Document source =
..............................
Assemblée nationale ( 14 ème législ.) : 1395 , 1428 à 1435 et T.A. 239

Sénat : 155 et 156 (annexe n° 29 ) (2013-2014)

LES CONCLUSIONS DE LA COMMISSION DES LOIS

Après avoir entendu M. Manuel Valls, ministre de l'intérieur, de l'outre-mer, des collectivités territoriales et de l'immigration, le 12 novembre 2013 1 ( * ) , la commission des lois, réunie le 27 novembre 2013 2 ( * ) sous la présidence de M. Jean-Pierre Sueur a examiné, sur le rapport pour avis de M. Gaëtan Gorce, les crédits alloués par le projet de loi de finances pour 2014 au programme « vie politique, cultuelle et associative » de la mission « Administration générale et territoriale de l'État » (AGTE).

M. Gaëtan Gorce, rapporteur pour avis, a rappelé que les autorisations d'engagement pour 2014, qui s'élèvent à 285 357 667 euros, couvriront le financement public des partis politiques, les crédits nécessaires à l'organisation des élections, la dotation allouée à la Commission nationale des comptes de campagne et des financements politiques (CNCCFP), ainsi que, dans une moindre mesure, l'entretien des édifices cultuels des départements concordataires d'Alsace et de Moselle et la maintenance du « Répertoire national des associations ».

Il a précisé que la forte hausse des crédits du programme s'expliquait par la tenue en 2014 des scrutins pour les élections européennes, sénatoriales, municipales et territoriales de Nouvelle-Calédonie .

Il a souligné que la diminution des dotations versées aux partis politiques à partir de 2013 s'expliquait, d'une part, par le nombre de suffrages exprimés pour les formations politiques lors des élections législatives, globalement moins important en 2012 qu'en 2007, et par une augmentation de la modulation financière, liée au non respect des règles en matière de parité, pour un plus grand nombre de formations politiques.

Il a noté que les dispositions législatives adoptées en 2013 conduiraient à terme à un plus grand respect de la parité , notamment pour les élections locales et sénatoriales, à un renforcement du pluralisme politique ainsi qu'à un meilleur contrôle des comptes des partis politiques .
..............................
Reprenez le texte sur les crédits du programme « vie politique, cultuelle et associative » à partir de sa dernière phrase.

Enregistrements =
..............................
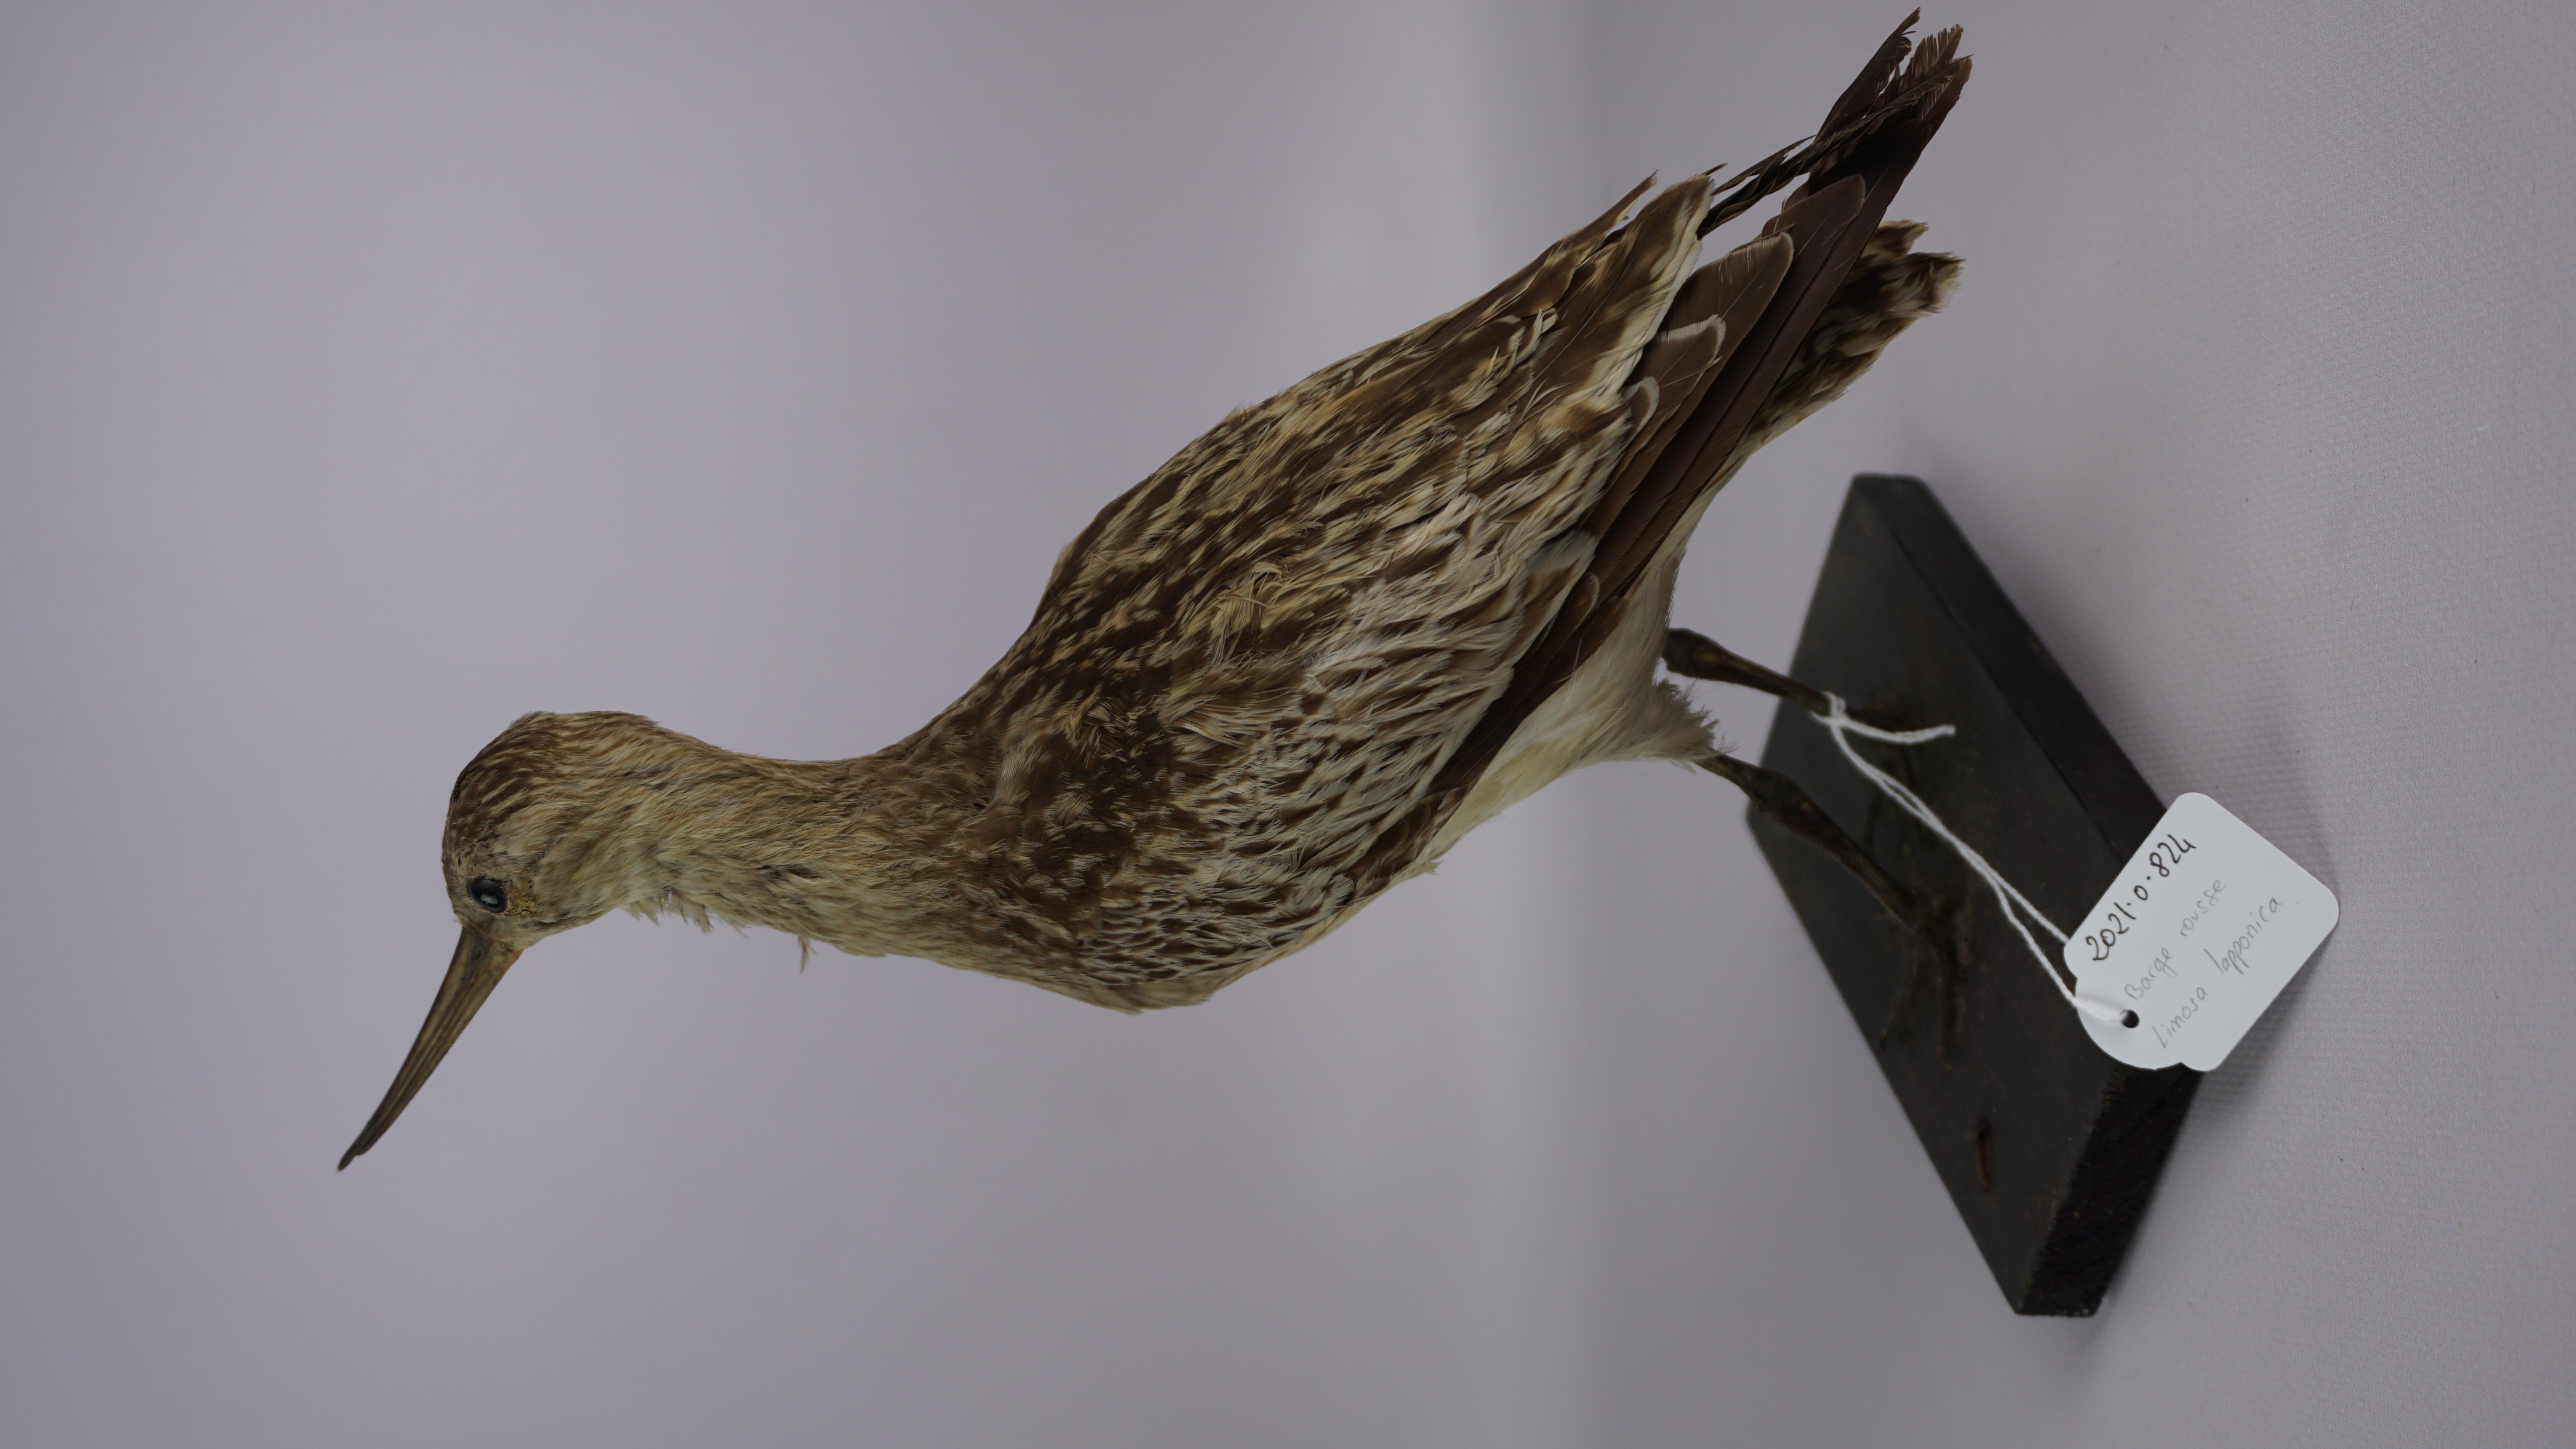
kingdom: Animalia
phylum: Chordata
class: Aves
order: Charadriiformes
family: Scolopacidae
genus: Limosa
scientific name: Limosa lapponica
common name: Bar-tailed godwit
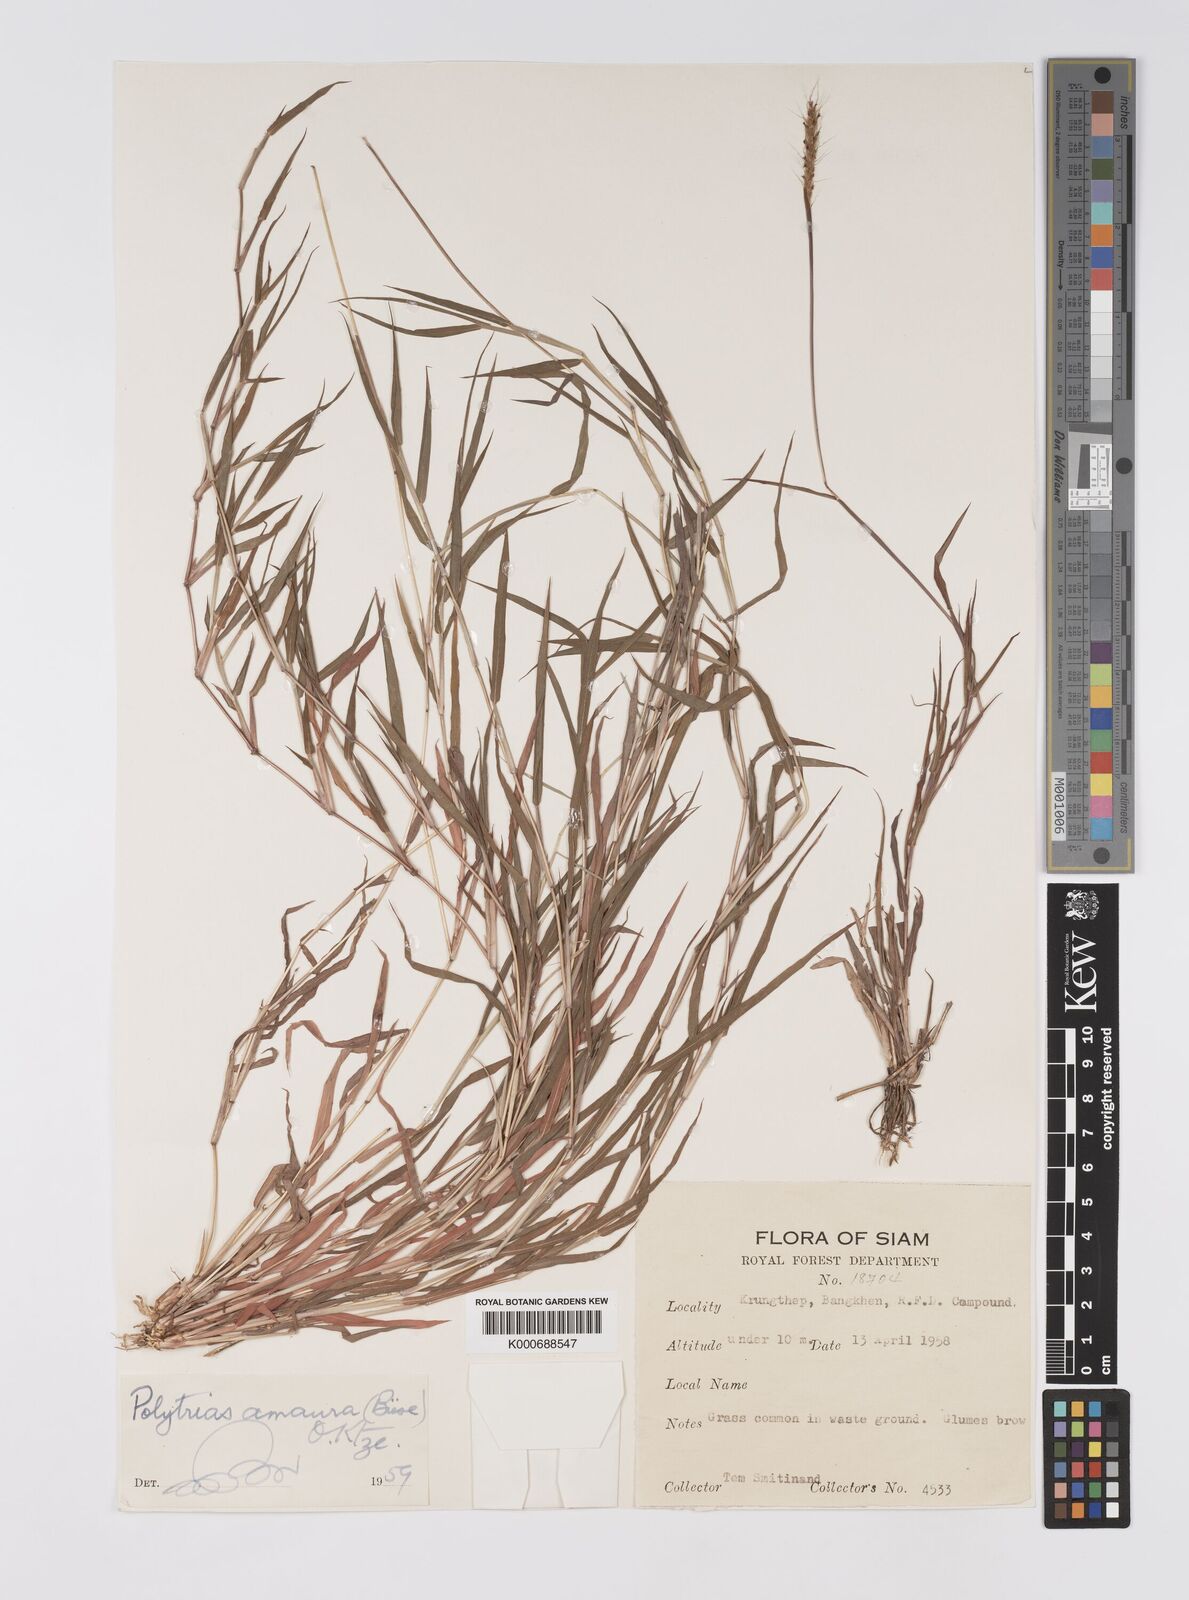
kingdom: Plantae
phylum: Tracheophyta
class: Liliopsida
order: Poales
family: Poaceae
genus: Polytrias
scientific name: Polytrias indica
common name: Indian murainagrass
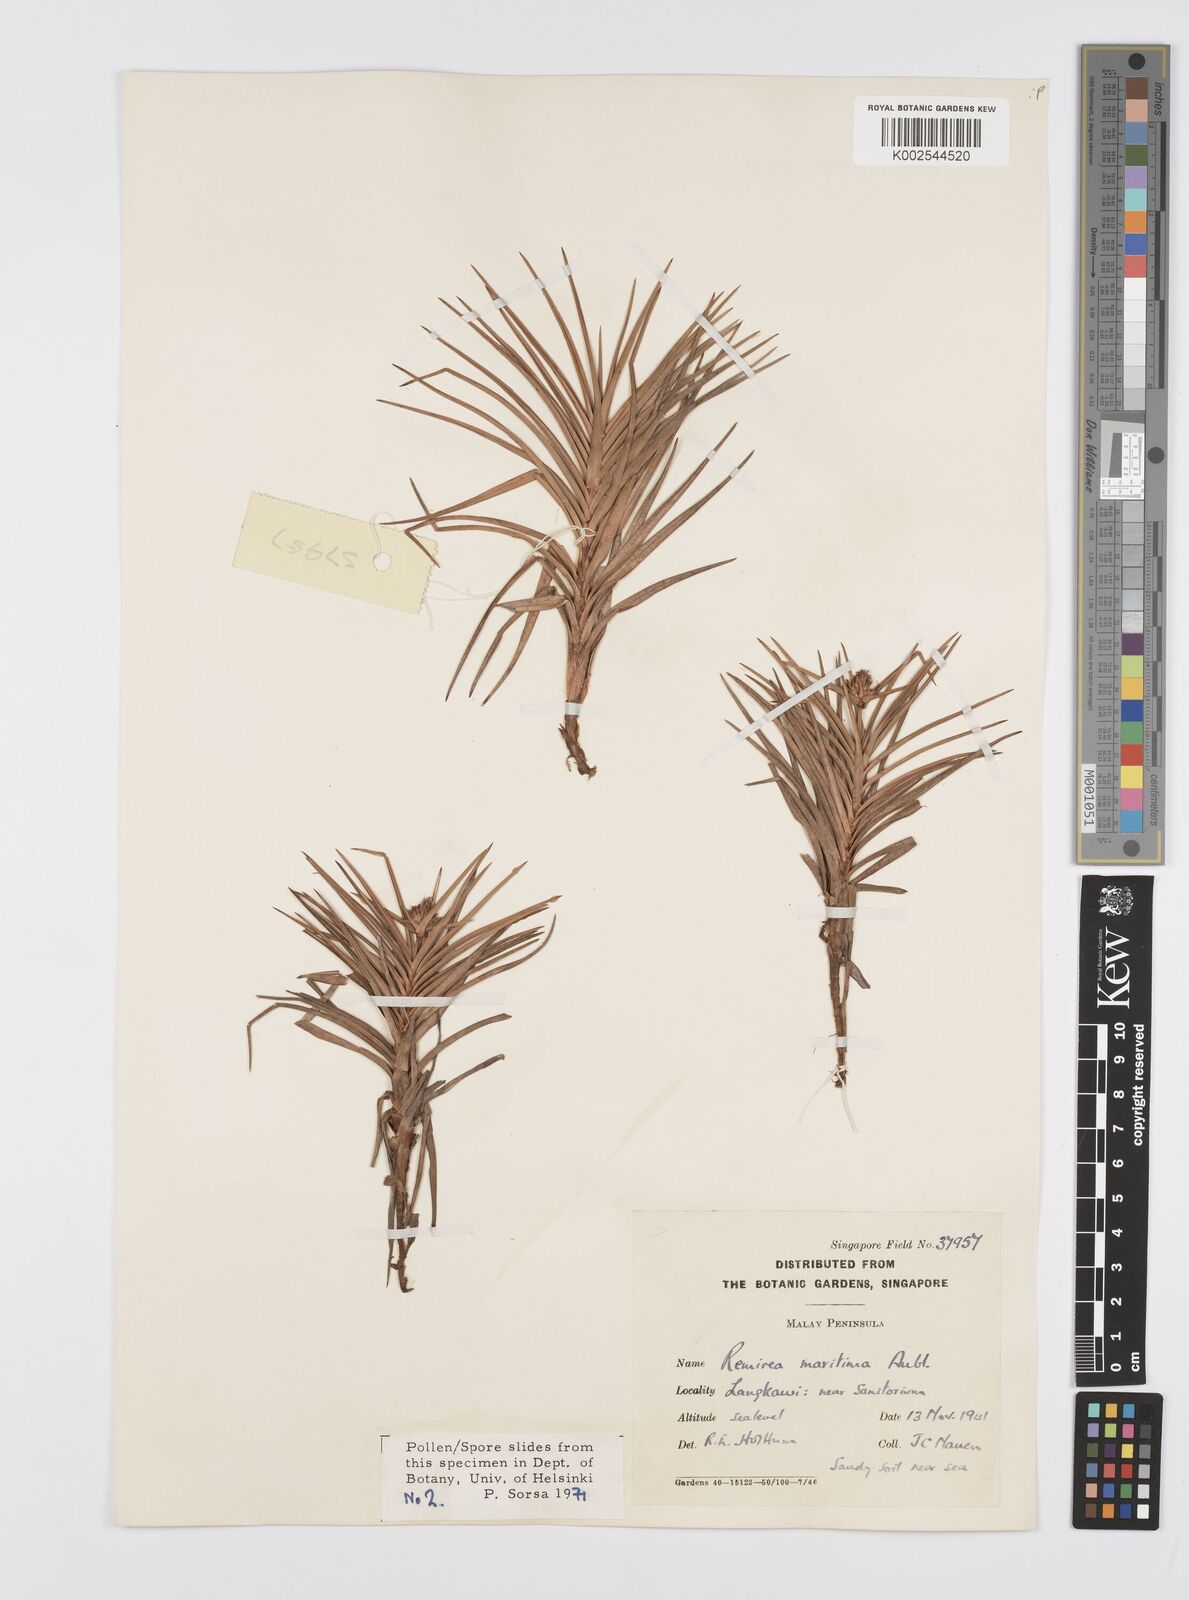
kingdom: Plantae
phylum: Tracheophyta
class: Liliopsida
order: Poales
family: Cyperaceae
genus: Cyperus
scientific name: Cyperus
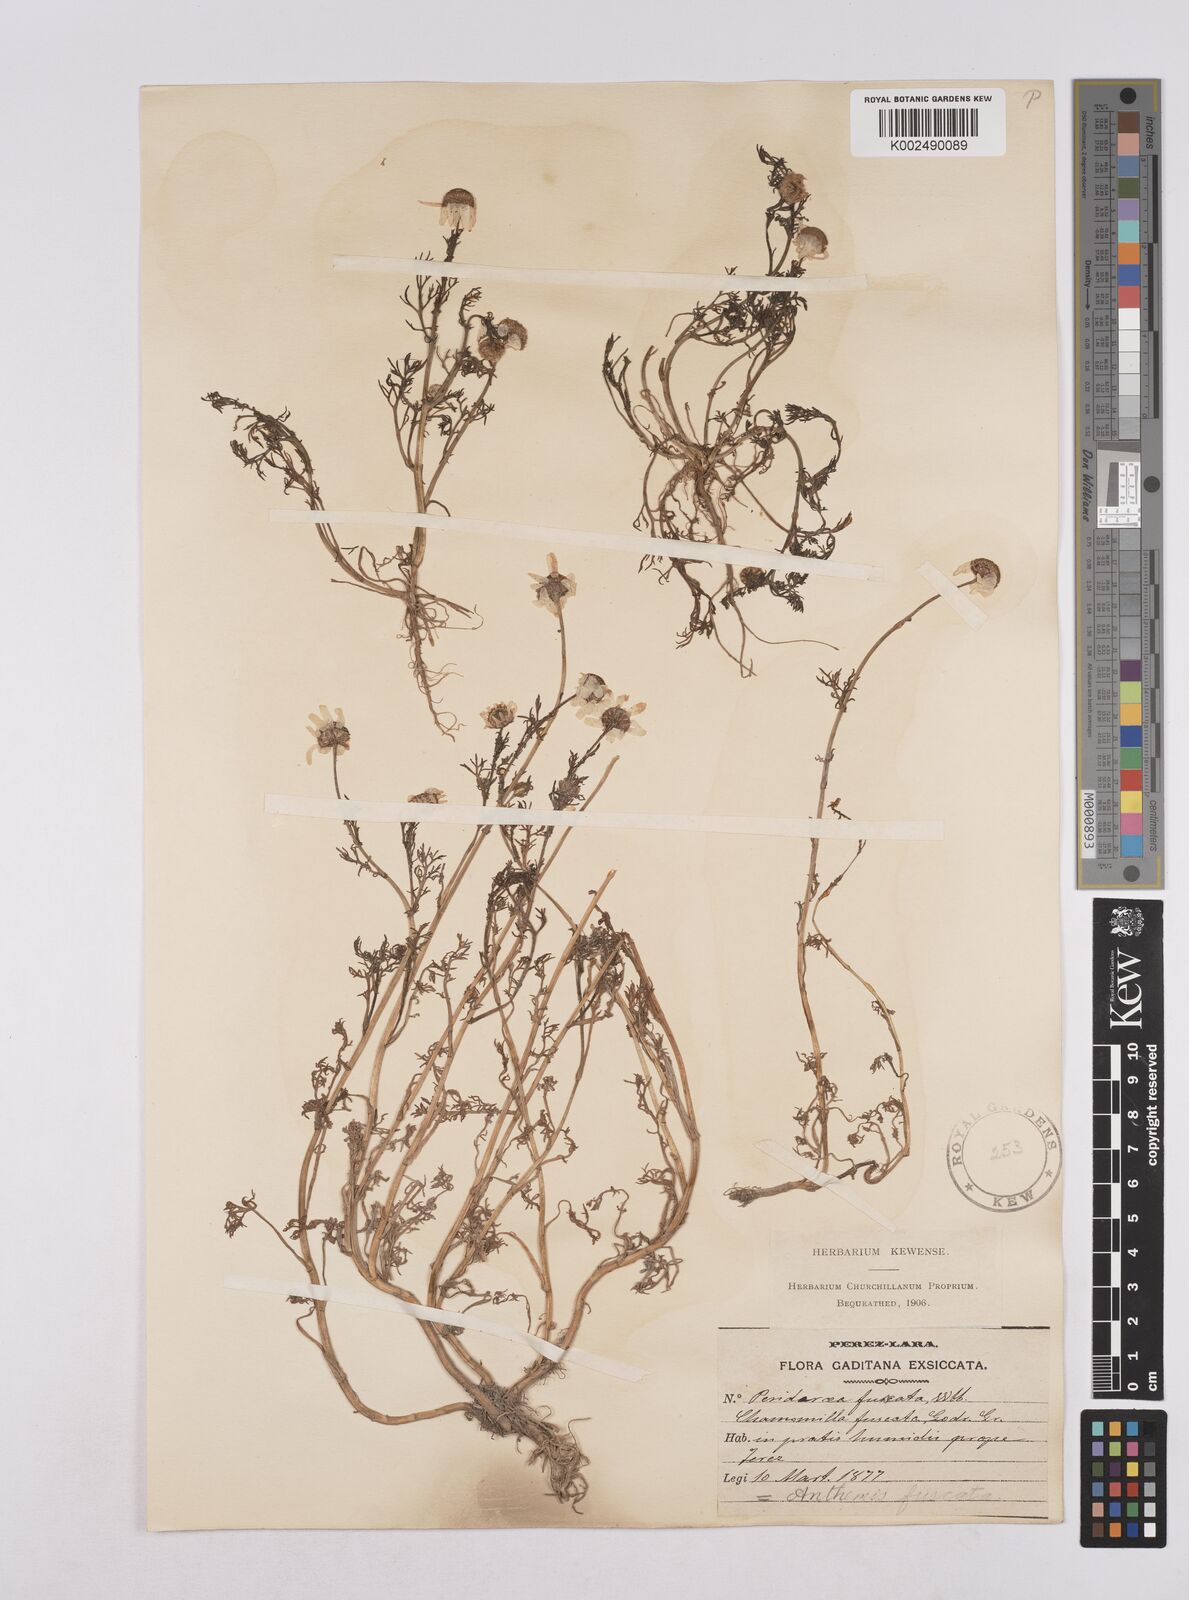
..............................
Résultat de l'exercice =
Enfin, il a souhaité poursuivre la réflexion sur une éventuelle fusion, à terme, de la CNCCFP et de la Haute autorité pour la transparence de la vie publique (HATVP).

La commission a donné un avis favorable à l'adoption des crédits du programme « vie politique, cultuelle et associative » de la mission « Administration générale et territoriale de l'État », inscrits dans le projet de loi de finances pour 2014 .

Mesdames, Messieurs,

En disposant que « les partis et groupements politiques concourent à l'expression du suffrage », l'article 4 de la Constitution du 4 octobre 1958 consacrait pour la première fois, dans notre texte fondamental, le rôle des formations politiques, en le limitant néanmoins à leur seule fonction électorale.

Pourtant, la fonction essentielle des partis politiques dans la vie démocratique est nécessairement plus large. Non seulement, ils participent à la formation de l'opinion mais ils structurent le débat démocratique en aidant à l'émergence de points de vue et de solutions alternatives. Il leur appartient également, comme l'ont fait les partis socialistes et communistes par exemple avec la classe ouvrière, de contribuer à l'intégration de catégories entières de la population dans le système politique.

Ce rôle, les partis ont aujourd'hui de plus en plus de difficultés à l'assumer. Leur évolution n'a pas suivi celle de la société ni les attentes des citoyens qui se montrent de plus en plus réservés voire franchement critiques à leur égard. La question de la « rénovation » d'appareils conçus aujourd'hui d'abord dans la perspective de l'élection présidentielle est posée, ce qu'illustre la faveur dont jouit en ce moment la procédure dite des primaires. Celle-ci fournit la preuve, pourtant, de l'inadaptation des règles internes des partis à une nouvelle donne qui amène le citoyen à refuser que le choix des candidats soumis à ses suffrages soit monopolisé par des organismes qu'il juge opaques et peu représentatifs.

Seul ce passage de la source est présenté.